# Required actions:
1. Answer these questions using the inpainting article.
(a) When are hallucinations produced, as opposed to dreams?
(b) What three main uses of video inpainting are listed?
(c) What is the excellent performance of convolutional neural networks generally imputed to?
2. Can you return everything in the inpainting article from "However, irrespective of" down to "of natural images.", copied word for word?

[[ Source passage, beginning ]]

How Neural Networks hallucinate missing pixels for image inpainting
When a human sees an object, certain neurons in our brain’s visual cortex light up with activity, but when we take hallucinogenic drugs, these drugs overwhelm our serotonin receptors and lead to the distorted visual perception of colours and shapes.
Similarly, deep neural networks that are modelled on structures in our brain, stores data in huge tables of numeric coefficients, which defy direct human comprehension. But when these neural network’s activation is overstimulated (virtual drugs), we get phenomenons like neural dreams and neural hallucinations.
Dreams are the mental conjectures that are produced by our brain when the perceptual apparatus shuts down, whereas hallucinations are produced when this perceptual apparatus becomes hyperactive. In this blog, we will discuss how this phenomenon of hallucination in neural networks can be utilized to perform the task of image inpainting.
Image and Video Inpainting
Image inpainting is the art of synthesizing alternative contents for the reconstruction of missing or deteriorated parts of an image such that the modification is semantically correct and visually realistic. Image inpainting has received significant attention from the computer vision and image processing community throughout the past years and led to key advances in the research and application field.
Traditionally, inpainting is achieved either using examplar-based approaches that reconstruct one missing pixel/patch of a plausible hypothesis at a time, while maintaining the neighbourhood consistency, or diffusion-based approaches that propagate local semantic structures into the missing parts.
However, irrespective of the employed method, the core challenge of image inpainting is to maintain a global semantic structure and generate realistic texture details for the unknown regions. The traditional approaches fail to achieve this global semantic structure and realistic textures when the size of the missing regions is large or high irregular.
Therefore a component that can provide a plausible hallucination for the missing pixels is needed to tackle such inpainting problems. To design these hallucinative components, researchers generally choose deep neural networks to provide high-order models of natural images.
There are a plethora of use cases that use image inpainting to retouch undesired regions, remove distracting objects or to complete occluded regions in images. It can also be extensively applied to tasks including video un-cropping, re-targeting, re-composition, rotation, and stitching.
Similar to image inpainting, video inpainting aims to fill in a given space-time region with newly synthesized content. It reconstructs the missing regions of a given video sequence with pixels that are both temporally and spatially coherent.
Traditional video inpainting algorithms formulate the problem as a patch-based optimization task and follow the traditional image inpainting pipelines to fill the missing regions through sampling spatial-temporal patches of the known regions and then solve it as a minimization problem. Although most of the video inpainting algorithms face an obvious challenge due to the complex motion of objects and cameras.
These challenges are mostly due to the assumption of a smooth and homogeneous optical motion field in the unknown region. Similar to image inpainting, association with a plausible motion field hallucination of the missing regions helps to tackle these challenges and generate seamless content for the video sequence, making the alteration almost imperceptible.
Video inpainting is mostly used for video restoration (removing scratches), editing special effects workflows (removing unwanted objects, watermark and logo), and video stabilization.
Hallucinating without any Prior Learning
Convolutional Neural Network’s excellent performance is generally imputed to their ability to learn realistic image priors from a huge amount of data.
In case you are wondering what “image prior” means, it is the “prior information” on our image dataset, that is used to ease the choice of processing parameters and resolve indeterminacies in image processing, like the vector representations which a CNN learns after training. But on the contrary, researches like  show that even the structure of a generative CNN is capable of capturing a lot of low-level image statistics prior to any data-intensive learning.

[[ Source passage, end ]]
[[ Dataset entries, beginning ]]

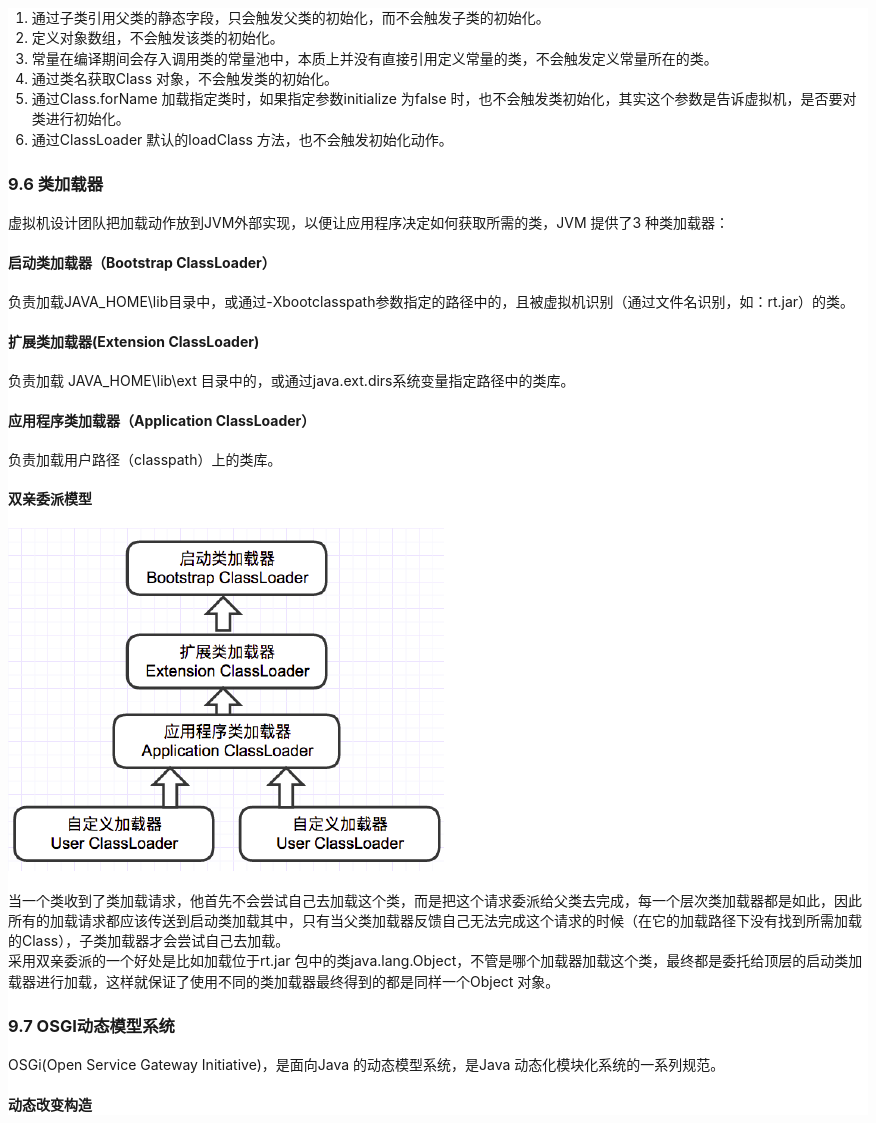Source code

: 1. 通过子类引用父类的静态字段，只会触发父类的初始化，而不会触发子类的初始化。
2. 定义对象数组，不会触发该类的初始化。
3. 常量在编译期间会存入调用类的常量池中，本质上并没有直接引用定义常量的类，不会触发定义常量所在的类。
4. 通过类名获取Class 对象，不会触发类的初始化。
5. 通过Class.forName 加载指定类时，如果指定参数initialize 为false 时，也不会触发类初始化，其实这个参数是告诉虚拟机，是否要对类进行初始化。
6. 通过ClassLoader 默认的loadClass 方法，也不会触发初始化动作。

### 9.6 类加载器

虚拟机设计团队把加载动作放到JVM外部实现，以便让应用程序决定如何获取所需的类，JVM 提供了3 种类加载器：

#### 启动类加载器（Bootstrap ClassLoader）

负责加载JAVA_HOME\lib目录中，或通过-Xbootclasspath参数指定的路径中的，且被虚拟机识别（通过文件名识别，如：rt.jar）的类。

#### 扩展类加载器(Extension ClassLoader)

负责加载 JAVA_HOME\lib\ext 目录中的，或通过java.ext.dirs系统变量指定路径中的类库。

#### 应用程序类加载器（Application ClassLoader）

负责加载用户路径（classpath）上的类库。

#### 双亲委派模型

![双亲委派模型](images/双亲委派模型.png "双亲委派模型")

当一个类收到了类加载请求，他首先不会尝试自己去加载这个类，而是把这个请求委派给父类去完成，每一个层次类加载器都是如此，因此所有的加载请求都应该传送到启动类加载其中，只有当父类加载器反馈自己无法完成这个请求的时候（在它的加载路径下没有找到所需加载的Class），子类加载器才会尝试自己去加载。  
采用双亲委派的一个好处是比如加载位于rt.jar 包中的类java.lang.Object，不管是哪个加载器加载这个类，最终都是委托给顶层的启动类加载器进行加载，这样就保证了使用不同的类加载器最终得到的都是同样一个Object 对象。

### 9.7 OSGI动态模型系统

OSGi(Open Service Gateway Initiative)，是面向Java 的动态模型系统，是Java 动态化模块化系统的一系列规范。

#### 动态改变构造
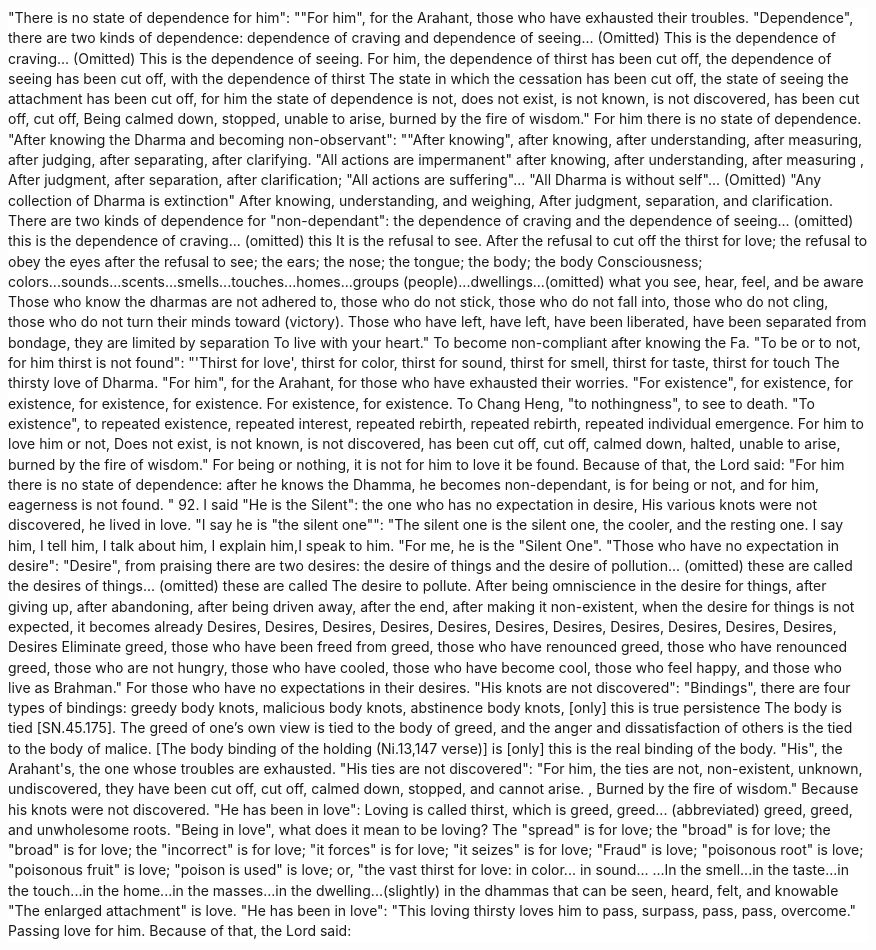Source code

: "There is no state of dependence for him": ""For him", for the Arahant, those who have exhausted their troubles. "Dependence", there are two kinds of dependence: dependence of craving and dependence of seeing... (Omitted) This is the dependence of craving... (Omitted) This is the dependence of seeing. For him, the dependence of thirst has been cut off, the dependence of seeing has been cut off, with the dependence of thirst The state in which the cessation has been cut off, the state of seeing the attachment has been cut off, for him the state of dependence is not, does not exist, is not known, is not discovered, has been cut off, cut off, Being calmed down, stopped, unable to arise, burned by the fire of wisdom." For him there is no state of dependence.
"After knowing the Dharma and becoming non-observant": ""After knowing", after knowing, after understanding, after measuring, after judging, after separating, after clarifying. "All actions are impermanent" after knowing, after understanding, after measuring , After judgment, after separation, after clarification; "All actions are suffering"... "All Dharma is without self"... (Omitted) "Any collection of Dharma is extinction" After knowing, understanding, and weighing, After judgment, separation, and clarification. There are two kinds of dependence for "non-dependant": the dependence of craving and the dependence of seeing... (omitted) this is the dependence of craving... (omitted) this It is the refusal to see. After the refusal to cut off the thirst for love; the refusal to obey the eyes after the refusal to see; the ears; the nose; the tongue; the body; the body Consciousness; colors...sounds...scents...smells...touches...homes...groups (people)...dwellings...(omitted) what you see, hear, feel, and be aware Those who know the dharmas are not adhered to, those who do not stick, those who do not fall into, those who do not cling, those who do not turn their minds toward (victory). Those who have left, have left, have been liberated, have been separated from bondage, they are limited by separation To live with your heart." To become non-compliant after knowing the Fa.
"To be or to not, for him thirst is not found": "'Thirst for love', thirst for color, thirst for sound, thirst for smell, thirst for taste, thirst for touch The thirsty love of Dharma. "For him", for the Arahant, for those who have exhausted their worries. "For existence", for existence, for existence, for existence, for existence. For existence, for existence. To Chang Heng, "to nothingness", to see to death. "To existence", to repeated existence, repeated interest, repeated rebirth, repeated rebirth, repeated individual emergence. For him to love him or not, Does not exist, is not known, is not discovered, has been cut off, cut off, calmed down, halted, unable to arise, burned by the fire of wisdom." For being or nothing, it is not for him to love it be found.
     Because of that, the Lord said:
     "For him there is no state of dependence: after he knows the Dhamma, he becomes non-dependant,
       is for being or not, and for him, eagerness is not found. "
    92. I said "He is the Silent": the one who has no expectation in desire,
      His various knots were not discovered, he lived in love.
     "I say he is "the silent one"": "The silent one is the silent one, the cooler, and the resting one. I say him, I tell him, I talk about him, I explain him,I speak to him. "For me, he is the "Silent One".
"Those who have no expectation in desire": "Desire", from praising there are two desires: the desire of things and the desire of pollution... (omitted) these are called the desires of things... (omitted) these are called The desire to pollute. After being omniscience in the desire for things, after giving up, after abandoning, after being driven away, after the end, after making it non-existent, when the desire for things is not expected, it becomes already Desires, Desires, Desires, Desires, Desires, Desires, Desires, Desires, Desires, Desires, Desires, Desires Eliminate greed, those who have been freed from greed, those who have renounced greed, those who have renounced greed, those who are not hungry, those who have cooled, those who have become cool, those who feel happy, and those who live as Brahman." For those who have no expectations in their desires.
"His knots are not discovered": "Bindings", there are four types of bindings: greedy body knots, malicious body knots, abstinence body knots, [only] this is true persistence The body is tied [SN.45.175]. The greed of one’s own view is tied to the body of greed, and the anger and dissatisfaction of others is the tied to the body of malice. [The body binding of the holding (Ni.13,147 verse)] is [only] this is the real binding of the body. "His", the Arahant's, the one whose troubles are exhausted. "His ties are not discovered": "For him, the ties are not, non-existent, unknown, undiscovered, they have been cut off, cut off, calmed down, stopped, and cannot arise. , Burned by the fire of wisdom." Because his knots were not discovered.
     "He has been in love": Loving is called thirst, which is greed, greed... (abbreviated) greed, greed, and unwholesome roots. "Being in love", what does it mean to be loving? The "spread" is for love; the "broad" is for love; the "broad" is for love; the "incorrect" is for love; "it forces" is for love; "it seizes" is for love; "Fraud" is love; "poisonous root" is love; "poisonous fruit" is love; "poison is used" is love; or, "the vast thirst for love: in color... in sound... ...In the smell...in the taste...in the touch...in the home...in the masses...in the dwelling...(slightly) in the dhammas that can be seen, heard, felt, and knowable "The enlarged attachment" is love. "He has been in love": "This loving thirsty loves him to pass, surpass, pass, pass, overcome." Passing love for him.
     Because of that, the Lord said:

[[ Dataset entries, end ]]
[[ Dataset entries, beginning ]]

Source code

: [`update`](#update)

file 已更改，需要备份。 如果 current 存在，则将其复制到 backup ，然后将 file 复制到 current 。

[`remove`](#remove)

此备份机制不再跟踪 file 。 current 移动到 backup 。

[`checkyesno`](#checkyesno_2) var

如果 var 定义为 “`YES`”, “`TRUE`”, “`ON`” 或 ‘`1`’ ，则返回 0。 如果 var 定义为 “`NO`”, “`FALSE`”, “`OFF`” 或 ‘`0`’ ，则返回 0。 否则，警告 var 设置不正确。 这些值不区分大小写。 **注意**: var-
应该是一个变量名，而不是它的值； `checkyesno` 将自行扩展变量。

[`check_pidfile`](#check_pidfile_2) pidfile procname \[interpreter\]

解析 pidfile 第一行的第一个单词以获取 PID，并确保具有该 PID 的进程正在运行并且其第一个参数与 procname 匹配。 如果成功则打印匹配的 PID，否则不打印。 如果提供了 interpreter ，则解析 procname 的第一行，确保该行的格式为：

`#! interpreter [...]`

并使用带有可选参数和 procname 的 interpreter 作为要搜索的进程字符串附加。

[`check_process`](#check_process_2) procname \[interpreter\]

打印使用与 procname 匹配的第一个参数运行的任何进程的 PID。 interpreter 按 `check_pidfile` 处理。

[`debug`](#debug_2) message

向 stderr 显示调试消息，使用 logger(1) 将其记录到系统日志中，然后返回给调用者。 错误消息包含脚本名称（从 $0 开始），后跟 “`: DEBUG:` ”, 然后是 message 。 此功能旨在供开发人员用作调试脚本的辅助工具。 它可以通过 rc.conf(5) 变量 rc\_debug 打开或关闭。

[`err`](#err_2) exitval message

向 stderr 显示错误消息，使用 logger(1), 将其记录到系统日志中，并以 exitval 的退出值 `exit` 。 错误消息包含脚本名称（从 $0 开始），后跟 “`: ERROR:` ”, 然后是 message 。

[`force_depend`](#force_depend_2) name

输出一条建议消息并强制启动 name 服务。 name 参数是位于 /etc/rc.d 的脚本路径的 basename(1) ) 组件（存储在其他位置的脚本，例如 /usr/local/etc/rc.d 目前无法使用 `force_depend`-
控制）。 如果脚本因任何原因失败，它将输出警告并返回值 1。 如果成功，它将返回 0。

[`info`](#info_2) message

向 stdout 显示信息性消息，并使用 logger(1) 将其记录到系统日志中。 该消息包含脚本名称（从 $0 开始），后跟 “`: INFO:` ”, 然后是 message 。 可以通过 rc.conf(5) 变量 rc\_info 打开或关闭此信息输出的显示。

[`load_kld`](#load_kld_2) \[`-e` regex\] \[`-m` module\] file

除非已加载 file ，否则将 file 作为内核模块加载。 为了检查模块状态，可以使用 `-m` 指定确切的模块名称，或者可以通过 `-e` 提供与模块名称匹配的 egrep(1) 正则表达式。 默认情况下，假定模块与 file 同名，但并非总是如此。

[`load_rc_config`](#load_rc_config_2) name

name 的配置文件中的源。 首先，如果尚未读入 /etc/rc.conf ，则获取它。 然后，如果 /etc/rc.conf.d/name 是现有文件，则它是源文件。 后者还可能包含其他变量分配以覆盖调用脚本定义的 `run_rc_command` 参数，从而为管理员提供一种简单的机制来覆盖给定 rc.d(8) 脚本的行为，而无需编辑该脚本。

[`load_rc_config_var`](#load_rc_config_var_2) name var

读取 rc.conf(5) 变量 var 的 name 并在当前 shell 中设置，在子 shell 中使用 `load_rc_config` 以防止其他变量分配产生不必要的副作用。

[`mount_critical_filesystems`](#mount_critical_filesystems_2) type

[[ Dataset entries, end ]]

# Answers to the exercise:
1.
(a) Hallucinations are produced when the perceptual apparatus becomes hyperactive.
(b) Video restoration (removing scratches), special effects editing workflows (removing unwanted objects, watermark and logo), and video stabilization.
(c) Their ability to learn realistic image priors from a huge amount of data.

2.
However, irrespective of the employed method, the core challenge of image inpainting is to maintain a global semantic structure and generate realistic texture details for the unknown regions. The traditional approaches fail to achieve this global semantic structure and realistic textures when the size of the missing regions is large or high irregular.
Therefore a component that can provide a plausible hallucination for the missing pixels is needed to tackle such inpainting problems. To design these hallucinative components, researchers generally choose deep neural networks to provide high-order models of natural images.